START DATA FOR THE TASK
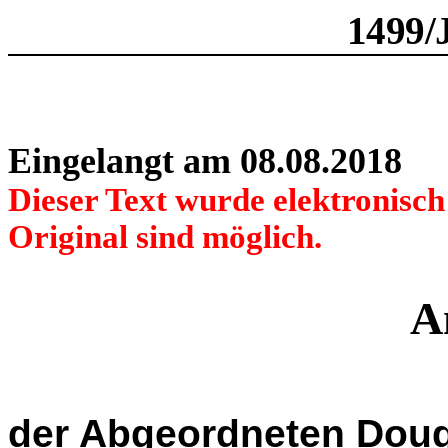
1499/
Eingelangt am 08.08.2018
Dieser Text wurde elektronisc
Original sind möglich.
A
der Abgeordneten Doug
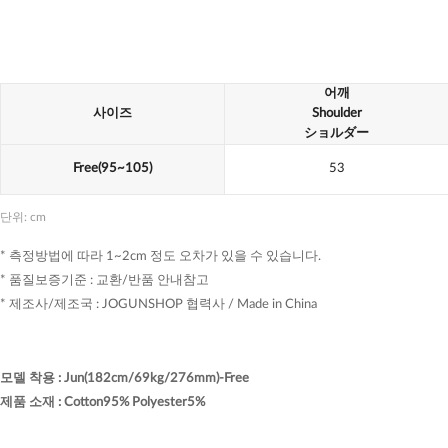
어깨
사이즈
Shoulder
ショルダー
Free(95~105)
53
단위: cm
* 측정방법에 따라 1~2cm 정도 오차가 있을 수 있습니다.
* 품질보증기준 : 교환/반품 안내참고
* 제조사/제조국 : JOGUNSHOP 협력사 / Made in China
모델 착용
:
Jun(182cm/69kg/276mm)-Free
제품 소재
:
Cotton95% Polyester5%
END DATA FOR THE TASK
▶ TASK PROMPT
What is needed is the listing above, repeated verbatim, without its images.

▶ WRITTEN REPLY
1499/
Eingelangt am 08.08.2018
Dieser Text wurde elektronisc
Original sind möglich.
A
der Abgeordneten Doug
어깨
사이즈
Shoulder
ショルダー
Free(95~105)
53
단위: cm
* 측정방법에 따라 1~2cm 정도 오차가 있을 수 있습니다.
* 품질보증기준 : 교환/반품 안내참고
* 제조사/제조국 : JOGUNSHOP 협력사 / Made in China
모델 착용
:
Jun(182cm/69kg/276mm)-Free
제품 소재
:
Cotton95% Polyester5%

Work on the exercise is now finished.